Problem 698
$123$-Numbers
We define $123$-numbers as follows:
- $1$ is the smallest $123$-number.
- When written in base $10$ the only digits that can be present are “$1$”, “$2$” and “$3$” and if present the number of times they each occur is also a $123$-number.
So $2$ is a $123$-number, since it consists of one digit “$2$” and $1$ is a $123$-number. Therefore, $33$ is a $123$-number as well since it consists of two digits “$3$” and $2$ is a $123$-number.
On the other hand, $1111$ is not a $123$-number, since it contains $4$ digits “$1$” and $4$ is not a $123$-number.
In ascending order, the first $123$-numbers are:
$1, 2, 3, 11, 12, 13, 21, 22, 23, 31, 32, 33, 111, 112, 113, 121, 122, 123, 131, \ldots$
Let $F(n)$ be the $n$-th $123$-number.

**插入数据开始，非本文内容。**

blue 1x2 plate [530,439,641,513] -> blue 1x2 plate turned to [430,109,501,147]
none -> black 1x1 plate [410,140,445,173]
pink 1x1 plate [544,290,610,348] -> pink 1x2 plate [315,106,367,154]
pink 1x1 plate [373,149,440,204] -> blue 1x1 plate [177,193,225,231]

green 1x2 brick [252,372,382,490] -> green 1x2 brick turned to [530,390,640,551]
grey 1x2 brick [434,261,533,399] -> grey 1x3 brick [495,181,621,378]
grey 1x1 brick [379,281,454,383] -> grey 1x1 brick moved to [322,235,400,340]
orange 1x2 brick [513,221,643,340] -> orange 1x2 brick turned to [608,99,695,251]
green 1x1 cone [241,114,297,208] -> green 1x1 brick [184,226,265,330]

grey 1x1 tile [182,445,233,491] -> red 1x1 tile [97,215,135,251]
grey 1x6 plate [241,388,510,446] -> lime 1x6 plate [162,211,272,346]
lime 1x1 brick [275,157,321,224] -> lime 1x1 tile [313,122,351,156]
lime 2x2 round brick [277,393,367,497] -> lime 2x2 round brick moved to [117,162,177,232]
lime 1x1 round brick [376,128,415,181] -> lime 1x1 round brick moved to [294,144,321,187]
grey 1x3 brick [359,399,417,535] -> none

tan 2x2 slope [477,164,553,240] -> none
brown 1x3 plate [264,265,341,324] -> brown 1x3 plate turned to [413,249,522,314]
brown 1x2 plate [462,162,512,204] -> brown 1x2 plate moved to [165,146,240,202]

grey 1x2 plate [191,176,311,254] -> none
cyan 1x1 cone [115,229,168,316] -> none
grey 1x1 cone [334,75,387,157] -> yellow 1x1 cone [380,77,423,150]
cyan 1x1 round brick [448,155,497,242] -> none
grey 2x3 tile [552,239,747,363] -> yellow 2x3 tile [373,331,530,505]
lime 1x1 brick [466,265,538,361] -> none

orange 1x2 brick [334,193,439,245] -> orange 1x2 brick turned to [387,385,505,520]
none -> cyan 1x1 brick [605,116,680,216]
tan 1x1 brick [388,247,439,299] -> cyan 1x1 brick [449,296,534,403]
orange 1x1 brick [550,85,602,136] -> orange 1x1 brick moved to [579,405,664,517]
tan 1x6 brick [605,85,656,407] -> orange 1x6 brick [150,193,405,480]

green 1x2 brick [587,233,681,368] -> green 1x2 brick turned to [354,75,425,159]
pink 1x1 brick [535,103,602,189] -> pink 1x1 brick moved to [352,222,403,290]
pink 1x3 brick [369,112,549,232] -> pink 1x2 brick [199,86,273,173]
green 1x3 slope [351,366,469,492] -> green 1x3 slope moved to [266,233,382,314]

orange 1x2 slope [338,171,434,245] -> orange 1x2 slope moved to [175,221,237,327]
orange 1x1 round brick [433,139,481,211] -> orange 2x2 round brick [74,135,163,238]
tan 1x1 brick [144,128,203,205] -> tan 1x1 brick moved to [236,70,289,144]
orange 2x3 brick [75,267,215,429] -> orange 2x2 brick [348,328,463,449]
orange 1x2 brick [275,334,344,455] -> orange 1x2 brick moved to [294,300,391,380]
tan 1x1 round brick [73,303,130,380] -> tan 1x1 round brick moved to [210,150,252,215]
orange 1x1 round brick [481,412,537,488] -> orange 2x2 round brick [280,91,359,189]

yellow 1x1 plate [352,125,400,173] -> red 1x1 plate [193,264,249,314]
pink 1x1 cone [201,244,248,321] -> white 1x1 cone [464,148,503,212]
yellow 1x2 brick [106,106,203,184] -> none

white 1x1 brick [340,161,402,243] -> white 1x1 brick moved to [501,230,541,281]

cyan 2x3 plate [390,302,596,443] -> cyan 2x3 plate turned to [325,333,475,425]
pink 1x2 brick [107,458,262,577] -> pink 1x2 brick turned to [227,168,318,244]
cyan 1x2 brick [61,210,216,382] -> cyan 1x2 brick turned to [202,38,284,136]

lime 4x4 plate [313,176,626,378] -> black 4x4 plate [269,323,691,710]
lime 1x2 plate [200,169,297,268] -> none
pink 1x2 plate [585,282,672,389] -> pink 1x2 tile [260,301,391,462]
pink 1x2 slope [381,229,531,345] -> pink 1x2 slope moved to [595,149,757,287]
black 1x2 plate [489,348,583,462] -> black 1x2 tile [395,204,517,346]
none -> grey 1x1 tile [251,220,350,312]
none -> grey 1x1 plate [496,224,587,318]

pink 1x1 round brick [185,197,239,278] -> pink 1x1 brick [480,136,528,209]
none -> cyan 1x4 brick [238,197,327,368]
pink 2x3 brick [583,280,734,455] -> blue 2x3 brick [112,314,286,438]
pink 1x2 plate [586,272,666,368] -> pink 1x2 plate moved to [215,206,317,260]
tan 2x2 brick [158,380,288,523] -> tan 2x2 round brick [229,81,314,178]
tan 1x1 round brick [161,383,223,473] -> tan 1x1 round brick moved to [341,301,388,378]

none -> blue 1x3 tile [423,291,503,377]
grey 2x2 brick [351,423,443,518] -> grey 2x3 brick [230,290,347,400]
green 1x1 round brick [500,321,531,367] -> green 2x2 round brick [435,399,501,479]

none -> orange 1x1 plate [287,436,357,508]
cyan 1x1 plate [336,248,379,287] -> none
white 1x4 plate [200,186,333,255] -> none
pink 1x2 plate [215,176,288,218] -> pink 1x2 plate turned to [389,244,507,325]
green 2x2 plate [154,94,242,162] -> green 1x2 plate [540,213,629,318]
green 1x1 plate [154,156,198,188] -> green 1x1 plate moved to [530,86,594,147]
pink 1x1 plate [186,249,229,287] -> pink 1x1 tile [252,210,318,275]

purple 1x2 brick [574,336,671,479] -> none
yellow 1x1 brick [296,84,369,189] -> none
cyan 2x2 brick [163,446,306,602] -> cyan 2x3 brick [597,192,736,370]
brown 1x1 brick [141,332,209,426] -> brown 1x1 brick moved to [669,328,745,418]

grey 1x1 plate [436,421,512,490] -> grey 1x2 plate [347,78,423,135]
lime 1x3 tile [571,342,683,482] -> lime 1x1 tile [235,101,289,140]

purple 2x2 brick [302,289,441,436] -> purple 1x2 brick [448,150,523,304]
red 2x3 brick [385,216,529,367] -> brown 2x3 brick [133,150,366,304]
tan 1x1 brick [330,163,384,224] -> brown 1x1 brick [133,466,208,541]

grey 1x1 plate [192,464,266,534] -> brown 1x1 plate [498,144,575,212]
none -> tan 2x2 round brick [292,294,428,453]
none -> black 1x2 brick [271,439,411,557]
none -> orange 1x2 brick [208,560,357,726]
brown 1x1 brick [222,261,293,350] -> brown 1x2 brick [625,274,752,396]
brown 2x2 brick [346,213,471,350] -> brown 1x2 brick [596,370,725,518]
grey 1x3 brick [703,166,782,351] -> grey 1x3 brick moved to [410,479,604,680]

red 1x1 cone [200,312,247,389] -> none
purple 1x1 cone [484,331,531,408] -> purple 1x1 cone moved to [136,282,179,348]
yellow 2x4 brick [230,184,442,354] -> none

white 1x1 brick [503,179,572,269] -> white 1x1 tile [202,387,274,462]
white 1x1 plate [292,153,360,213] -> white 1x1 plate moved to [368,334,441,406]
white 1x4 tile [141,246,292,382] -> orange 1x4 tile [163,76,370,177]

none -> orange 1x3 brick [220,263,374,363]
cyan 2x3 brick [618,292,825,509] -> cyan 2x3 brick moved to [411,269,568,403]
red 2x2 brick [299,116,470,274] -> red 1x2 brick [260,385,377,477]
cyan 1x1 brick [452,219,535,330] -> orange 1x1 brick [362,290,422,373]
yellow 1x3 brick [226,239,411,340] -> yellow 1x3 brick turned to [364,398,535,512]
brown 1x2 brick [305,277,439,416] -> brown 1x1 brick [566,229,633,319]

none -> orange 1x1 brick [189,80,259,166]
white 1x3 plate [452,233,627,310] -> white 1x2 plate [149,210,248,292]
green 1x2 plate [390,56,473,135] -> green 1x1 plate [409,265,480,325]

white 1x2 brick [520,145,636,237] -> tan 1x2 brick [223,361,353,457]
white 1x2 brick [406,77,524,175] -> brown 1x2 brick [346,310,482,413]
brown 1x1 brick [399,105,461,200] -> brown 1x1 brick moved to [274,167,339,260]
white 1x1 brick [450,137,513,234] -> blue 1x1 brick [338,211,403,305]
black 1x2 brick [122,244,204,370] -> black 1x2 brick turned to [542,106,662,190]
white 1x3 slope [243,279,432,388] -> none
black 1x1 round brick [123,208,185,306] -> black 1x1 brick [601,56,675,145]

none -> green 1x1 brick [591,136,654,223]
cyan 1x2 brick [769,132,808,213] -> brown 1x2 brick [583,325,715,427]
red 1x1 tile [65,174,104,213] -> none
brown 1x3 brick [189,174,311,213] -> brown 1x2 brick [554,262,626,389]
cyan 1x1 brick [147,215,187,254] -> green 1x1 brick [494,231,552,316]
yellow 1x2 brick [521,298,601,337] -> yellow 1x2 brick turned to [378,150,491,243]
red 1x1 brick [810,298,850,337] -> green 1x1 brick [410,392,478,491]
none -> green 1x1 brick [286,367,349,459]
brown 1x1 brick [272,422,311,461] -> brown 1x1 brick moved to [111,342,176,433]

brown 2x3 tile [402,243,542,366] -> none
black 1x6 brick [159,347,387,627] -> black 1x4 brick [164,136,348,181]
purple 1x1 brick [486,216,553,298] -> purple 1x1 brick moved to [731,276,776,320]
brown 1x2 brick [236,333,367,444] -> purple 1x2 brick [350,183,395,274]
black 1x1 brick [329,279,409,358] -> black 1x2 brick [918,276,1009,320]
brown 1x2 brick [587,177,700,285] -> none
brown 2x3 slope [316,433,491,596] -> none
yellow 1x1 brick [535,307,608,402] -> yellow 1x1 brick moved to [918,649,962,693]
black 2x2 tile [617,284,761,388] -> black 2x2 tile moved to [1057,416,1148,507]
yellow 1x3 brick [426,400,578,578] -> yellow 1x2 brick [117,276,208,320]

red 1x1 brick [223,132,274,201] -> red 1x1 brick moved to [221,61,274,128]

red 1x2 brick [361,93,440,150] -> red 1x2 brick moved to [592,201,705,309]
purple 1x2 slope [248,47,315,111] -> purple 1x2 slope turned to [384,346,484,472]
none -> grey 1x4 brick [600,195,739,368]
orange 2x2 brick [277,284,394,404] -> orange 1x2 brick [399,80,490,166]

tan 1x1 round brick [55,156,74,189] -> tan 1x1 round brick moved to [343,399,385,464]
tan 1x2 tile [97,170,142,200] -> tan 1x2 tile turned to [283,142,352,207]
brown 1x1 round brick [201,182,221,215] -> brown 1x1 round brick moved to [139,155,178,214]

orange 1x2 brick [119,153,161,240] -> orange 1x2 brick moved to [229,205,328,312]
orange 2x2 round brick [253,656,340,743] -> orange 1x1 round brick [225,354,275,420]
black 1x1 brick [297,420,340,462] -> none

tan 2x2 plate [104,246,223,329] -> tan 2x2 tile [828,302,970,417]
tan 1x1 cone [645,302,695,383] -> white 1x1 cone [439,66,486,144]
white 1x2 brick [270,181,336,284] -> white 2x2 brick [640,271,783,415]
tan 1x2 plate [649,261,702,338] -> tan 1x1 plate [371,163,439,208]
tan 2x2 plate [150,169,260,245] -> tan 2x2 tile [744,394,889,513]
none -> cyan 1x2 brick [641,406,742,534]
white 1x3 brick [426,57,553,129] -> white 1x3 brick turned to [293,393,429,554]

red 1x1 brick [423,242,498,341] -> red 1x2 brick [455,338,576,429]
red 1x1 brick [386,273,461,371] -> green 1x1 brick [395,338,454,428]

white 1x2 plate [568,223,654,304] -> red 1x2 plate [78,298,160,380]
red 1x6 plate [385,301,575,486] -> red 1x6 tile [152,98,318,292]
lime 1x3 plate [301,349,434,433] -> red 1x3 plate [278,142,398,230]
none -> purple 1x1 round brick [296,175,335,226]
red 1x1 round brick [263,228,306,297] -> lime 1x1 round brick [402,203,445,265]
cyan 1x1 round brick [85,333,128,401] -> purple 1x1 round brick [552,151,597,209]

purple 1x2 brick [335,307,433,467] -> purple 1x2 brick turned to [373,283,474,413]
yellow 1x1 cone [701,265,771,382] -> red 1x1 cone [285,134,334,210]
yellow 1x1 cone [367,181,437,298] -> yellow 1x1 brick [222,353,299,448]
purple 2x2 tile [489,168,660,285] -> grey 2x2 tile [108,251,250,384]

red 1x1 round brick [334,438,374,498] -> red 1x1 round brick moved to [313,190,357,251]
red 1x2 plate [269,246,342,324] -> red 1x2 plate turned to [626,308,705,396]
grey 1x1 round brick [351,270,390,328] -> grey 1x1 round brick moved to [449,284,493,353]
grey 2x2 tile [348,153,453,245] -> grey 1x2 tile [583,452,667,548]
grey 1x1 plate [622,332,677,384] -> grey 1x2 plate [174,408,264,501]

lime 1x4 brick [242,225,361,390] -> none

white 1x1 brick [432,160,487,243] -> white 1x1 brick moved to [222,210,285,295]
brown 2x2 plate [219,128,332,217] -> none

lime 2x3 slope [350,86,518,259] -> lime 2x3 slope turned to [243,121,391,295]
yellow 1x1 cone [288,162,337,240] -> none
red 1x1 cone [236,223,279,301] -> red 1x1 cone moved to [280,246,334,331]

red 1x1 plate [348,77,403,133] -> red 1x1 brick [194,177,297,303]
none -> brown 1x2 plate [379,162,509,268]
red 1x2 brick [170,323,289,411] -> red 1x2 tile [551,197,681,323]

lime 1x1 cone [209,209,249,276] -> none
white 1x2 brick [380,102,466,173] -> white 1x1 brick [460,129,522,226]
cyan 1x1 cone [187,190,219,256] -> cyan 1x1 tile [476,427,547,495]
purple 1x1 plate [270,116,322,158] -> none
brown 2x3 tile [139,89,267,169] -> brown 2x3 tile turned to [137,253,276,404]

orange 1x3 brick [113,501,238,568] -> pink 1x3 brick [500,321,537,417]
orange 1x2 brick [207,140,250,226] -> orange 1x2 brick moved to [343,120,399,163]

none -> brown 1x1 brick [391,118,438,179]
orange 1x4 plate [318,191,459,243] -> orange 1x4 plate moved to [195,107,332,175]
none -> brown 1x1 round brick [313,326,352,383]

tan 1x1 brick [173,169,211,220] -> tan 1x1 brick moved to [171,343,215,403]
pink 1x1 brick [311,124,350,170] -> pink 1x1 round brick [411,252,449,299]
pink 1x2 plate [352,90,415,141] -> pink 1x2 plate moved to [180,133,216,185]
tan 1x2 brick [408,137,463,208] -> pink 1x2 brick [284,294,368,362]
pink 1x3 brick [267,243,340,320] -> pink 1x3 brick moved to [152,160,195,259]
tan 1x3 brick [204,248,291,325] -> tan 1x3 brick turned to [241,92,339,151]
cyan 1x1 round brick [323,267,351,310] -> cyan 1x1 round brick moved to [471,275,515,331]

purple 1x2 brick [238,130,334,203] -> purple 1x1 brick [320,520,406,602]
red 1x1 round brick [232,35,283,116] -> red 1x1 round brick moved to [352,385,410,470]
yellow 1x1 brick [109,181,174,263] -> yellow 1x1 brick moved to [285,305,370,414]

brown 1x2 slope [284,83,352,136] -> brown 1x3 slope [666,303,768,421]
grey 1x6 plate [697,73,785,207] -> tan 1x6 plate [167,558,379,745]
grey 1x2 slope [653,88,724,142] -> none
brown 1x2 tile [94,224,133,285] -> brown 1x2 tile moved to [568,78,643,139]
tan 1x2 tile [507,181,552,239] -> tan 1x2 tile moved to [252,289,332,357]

For example $F(4)=11$, $F(10)=31$, $F(40)=1112$, $F(1000)=1223321$ and $F(6000)= 2333333333323$.
Find $F(111\ 111\ 111\ 111\ 222\ 333)$. Give your answer modulo $123\ 123\ 123$.
$123$-数
$123$-数的定义如下:
- $1$是最小的$123$数。
- 在$10$进制下,这个数只由数字”$1$”、”$2$”和”$3$”组成,且这些数字要么不出现,要么其出现次数也是$123$-数。
所以,$2$是个$123$-数,因为它包含一个”$2$”而$1$是个$123$-数。进而$33$也是个$123$-数,因为它包含两个”$3$”而$2$是个$123$-数。
反之,$1111$不是个$123$-数,因为它包含$4$个”$1$”而$4$不是个$123$-数。
将所有$123$-数从小到大排列,最初的一部分是:
$1, 2, 3, 11, 12, 13, 21, 22, 23, 31, 32, 33, 111, 112, 113, 121, 122, 123, 131, \ldots$
记$F(n)$为第$n$个$123$-数。例如,$F(4)=11$,$F(10)=31$,$F(40)=1112$,$F(1000)=1223321$,$F(6000)= 2333333333323$。
求$F(111\ 111\ 111\ 111\ 222\ 333)$,并将你的答案对$123\ 123\ 123$取余。